Existe uma percepção, principalmente de grupos sociais emergentes, de que ter um diploma é uma maneira de ascender socialmente. Não há nada de errado com isso, inclusive é natural que se pense assim, pois o próprio mercado de trabalho pressiona por mais qualificação. Quem não tem o ensino médio dificilmente consegue ocupação. Porém essa é uma visão credencialista da educação e nem sempre obter uma credencial corresponde à efetiva aquisição de habilidades, competências e saberes equivalentes ao grau conquistado. O que vemos hoje no Brasil é uma inflação dessas credenciais educacionais sem lastro. […] Acho que o papel do governo seria garantir que, para obter qualquer diploma, o aluno teria necessariamente de demonstrar publicamente que houve aquisição das competências, dos conhecimentos e das habilidades correspondentes.

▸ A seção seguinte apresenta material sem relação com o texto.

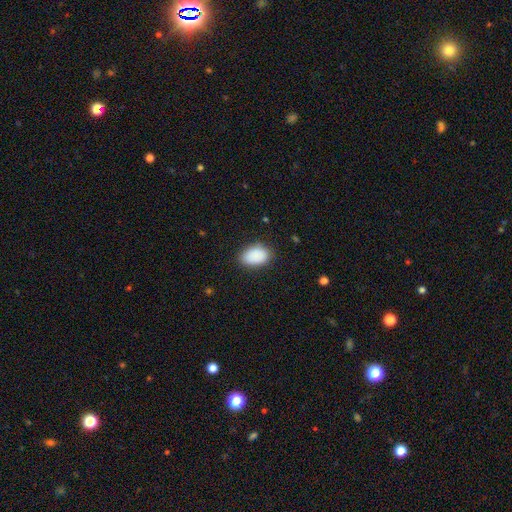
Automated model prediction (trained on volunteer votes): Morphology: type=smooth (90%); roundness=in between (89%); merging=none (83%).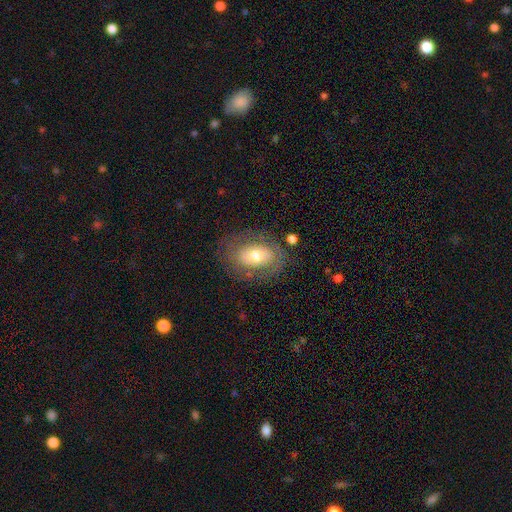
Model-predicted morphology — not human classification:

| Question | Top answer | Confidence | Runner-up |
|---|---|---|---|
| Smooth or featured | smooth | 53% | featured or disk (39%) |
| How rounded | in between | 77% | round (22%) |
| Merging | none | 73% | minor disturbance (16%) |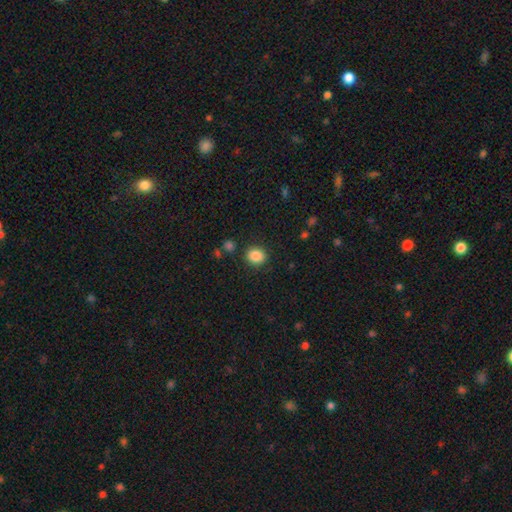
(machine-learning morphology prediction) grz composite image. It shows a smooth galaxy with no disk features (86%) that is round (75%). Merging: none (88%).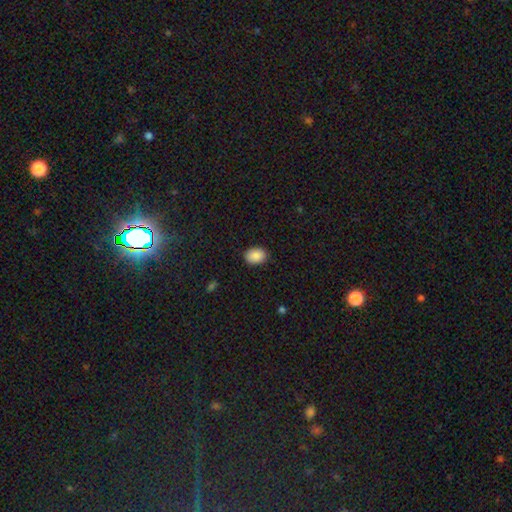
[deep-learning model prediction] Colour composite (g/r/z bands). It shows a smooth galaxy with no disk features (89%) that is in between round and cigar-shaped (70%). Merging: none (87%).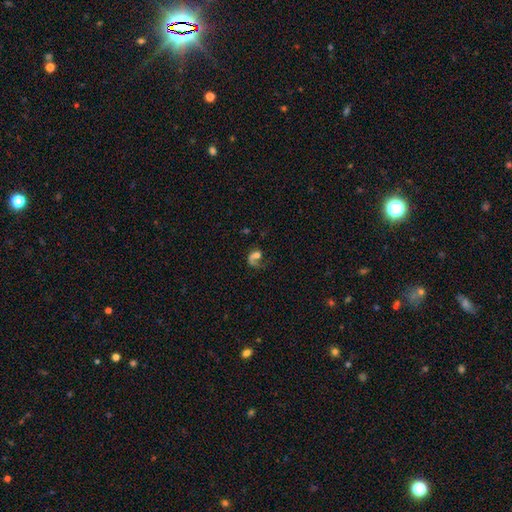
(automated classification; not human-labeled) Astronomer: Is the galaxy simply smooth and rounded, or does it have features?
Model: featured or disk — 54% (runner-up: smooth, 33%).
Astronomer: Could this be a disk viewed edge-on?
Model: no — 97%.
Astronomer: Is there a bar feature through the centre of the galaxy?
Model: no — 72%.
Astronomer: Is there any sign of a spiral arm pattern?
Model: yes — 76%.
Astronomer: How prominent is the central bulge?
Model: moderate — 40% (runner-up: small, 24%).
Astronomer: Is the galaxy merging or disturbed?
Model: major disturbance — 45% (runner-up: none, 31%).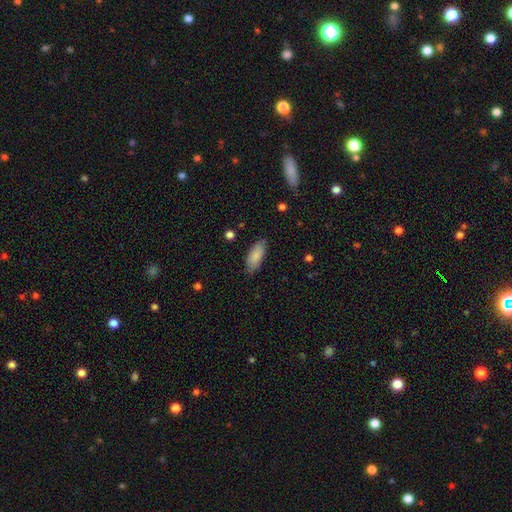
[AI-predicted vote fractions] smooth-or-featured: smooth: 86% | featured or disk: 8% | star or artifact: 6%
  how-rounded: in between: 78% | cigar-shaped: 21% | round: 2%
  merging: none: 83% | minor disturbance: 13% | major disturbance: 2% | merger: 1%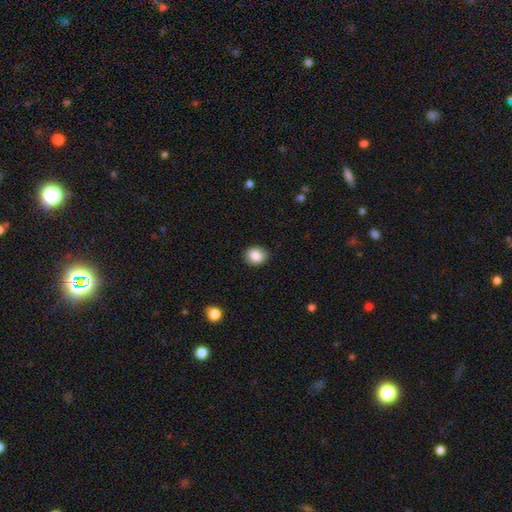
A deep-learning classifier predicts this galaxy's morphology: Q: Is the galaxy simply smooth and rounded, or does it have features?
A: smooth — 86%.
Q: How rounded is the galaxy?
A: round — 60%.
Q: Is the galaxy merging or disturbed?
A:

Trecho retirado da entrevista dada pelo economista Eduardo Gianetti da Fonseca a Paola Gentile e publicada em 30 de maio de 2015
As pessoas se esquecem que nós espalhamos universidades por esse país afora. E vou dizer uma coisa pra você: o Prouni foi a maior revolução educacional que a gente fez nesse país. Milhões de meninos da periferia, meninos negros e negras que estudavam em escola pública tiveram a oportunidade de primeira vez fazer uma universidade que era privilégio de rico. Era privilégio da classe média alta. Aliás, Ciro, você sabe perfeitamente bem que esse país é tão contra a educação que o Peru teve a sua primeira universidade em 1554, e a nossa primeira foi em 1920. Ou seja, a elite brasileira nunca se preocupa a educar. Precisou um metalúrgico sem diploma cuidar disso.
Trecho retirado da fala do candidato Luiz Ignácio Lula da Silva no debate presidencial ocorrido em 28 de agosto´
A distribuição da riqueza e da renda, e as posições de autoridade e responsabilidade devem ser consistentes com as liberdades básicas e com a igualdade de oportunidade. Todos os valores sociais – liberdade e oportunidade, renda e riqueza e as bases sociais do respeito próprio – devem ser distribuídos igualmente, a não ser que a distribuição desigual de alguns desses valores ou de todos eles, seja vantajosa para todos.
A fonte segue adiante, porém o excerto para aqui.